Overall, Geokrets have the same basic etiquette and rules as Travel Bugs and Geocoins. The primary difference is that you don’t have to purchase a tag and it isn’t technically supported by geocaching.com, so they won’t take any responsibility or monitor it at all. Geokrety.org does all of that. Also, the types of items you can tag are pretty varied.
Kinds of Geokrets
There are several different kinds of geokrets:
1. Traditional – this is a puppet or an item of some sort, much like the sort of thing you’d see a Travel Bug tag attached to.
2. Book/CD/DVD – when you want to track books, CDs, DVDs dropped to cache containers. Just stick a GeoKret number and a short instructions on the back side of a cover
3. Human – you can use this type of tag to track yourself, their website says. Seems a little odd to me, but hey…whatever works! I suppose this way you could keep an accurate log of your travels for a blog or a journal, which could be neat.
4. A coin – This isn’t a geocoin or anything; just a regular coin (maybe from a foreign country) with a tag.
Making Your Own Traveling Item
When making a traveling item, there are a few things to consider. First, the item needs to be able to withstand the elements. Something fragile or delicate isn’t going to make a good traveling item. Second, it needs to be family friendly. No adult items or knives or anything of that sort. Also, don’t do food (duh). You probably want to make it reasonably small so that it will fit in a geocache without any trouble, and make sure you can attach the tag securely so the two don’t get separated easily. If you are making a Travel Bug, then it might be a good idea to print off the item’s goal to include with the tag so that geocachers can figure out whether or not they can help it along before they get it home.
For Geocoins and Travel Bugs, you can purcahase the tags/coin from Groundspeak’s shop or from various online vendors. Then, go to this site and type in the tracking code in the box labeled ‘activate’ and follow the on-screen instructions to activate the tag.
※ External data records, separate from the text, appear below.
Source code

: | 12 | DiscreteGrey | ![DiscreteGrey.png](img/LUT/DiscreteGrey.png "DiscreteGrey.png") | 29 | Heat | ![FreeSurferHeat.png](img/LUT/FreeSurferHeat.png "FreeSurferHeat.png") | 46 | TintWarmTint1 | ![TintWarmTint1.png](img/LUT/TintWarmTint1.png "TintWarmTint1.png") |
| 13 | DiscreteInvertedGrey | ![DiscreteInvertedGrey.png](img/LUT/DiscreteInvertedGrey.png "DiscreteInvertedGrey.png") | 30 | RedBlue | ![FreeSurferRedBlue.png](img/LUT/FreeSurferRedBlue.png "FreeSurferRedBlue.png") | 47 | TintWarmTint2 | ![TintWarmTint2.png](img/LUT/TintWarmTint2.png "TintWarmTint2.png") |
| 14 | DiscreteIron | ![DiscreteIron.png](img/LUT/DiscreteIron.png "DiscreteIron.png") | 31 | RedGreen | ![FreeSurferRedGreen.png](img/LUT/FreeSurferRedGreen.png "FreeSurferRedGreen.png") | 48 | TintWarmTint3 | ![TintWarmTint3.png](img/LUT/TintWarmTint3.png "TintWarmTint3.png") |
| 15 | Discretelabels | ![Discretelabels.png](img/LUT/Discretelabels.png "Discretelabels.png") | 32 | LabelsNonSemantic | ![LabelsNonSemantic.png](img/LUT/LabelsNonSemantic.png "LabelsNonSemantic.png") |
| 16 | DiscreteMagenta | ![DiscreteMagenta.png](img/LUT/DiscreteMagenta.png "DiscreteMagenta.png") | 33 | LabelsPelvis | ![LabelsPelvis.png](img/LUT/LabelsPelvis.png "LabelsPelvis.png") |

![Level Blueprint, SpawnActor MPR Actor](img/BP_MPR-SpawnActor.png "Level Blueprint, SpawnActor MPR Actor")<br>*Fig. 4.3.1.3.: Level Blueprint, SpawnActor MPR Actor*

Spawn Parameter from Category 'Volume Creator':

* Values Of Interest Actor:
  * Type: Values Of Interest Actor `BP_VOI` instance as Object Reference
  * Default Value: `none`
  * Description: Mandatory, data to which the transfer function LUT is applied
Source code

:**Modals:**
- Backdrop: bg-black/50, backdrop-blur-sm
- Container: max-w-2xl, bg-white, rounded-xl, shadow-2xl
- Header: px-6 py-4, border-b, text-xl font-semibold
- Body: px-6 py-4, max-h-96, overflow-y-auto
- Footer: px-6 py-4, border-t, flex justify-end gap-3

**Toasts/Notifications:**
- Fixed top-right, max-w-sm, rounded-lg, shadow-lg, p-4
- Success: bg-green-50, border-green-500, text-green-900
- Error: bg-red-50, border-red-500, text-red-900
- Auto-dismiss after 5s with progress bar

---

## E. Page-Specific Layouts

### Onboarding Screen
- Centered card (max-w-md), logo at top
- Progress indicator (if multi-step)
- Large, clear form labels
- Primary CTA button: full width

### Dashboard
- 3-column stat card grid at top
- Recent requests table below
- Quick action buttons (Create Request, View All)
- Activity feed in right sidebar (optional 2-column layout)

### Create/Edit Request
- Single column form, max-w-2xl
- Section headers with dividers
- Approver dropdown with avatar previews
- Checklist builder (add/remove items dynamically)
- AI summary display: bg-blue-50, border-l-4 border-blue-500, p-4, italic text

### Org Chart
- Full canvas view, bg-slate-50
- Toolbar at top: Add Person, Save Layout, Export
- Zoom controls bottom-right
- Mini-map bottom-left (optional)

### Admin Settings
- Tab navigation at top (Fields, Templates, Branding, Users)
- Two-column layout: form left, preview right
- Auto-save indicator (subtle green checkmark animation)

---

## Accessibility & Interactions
For Geokrets, you have to make a free account and then register the item on their website. From there it will generate a random tracking code that you can use to keep track of it and generate a tag that you can print off and attach. They also offer QR codes for tracking items which is kind of neat. This great video shows how to do all of that:
Congrats! You now have your own trackable item. Drop it in a cache and log it so people know it’s there and then sit back and see where it goes! Trackable items are a neat way to vicariously travel to distant places, and I highly recommend trying it at least once and helping along any items you come across. Being part of an item’s journey and history is a pretty cool feeling.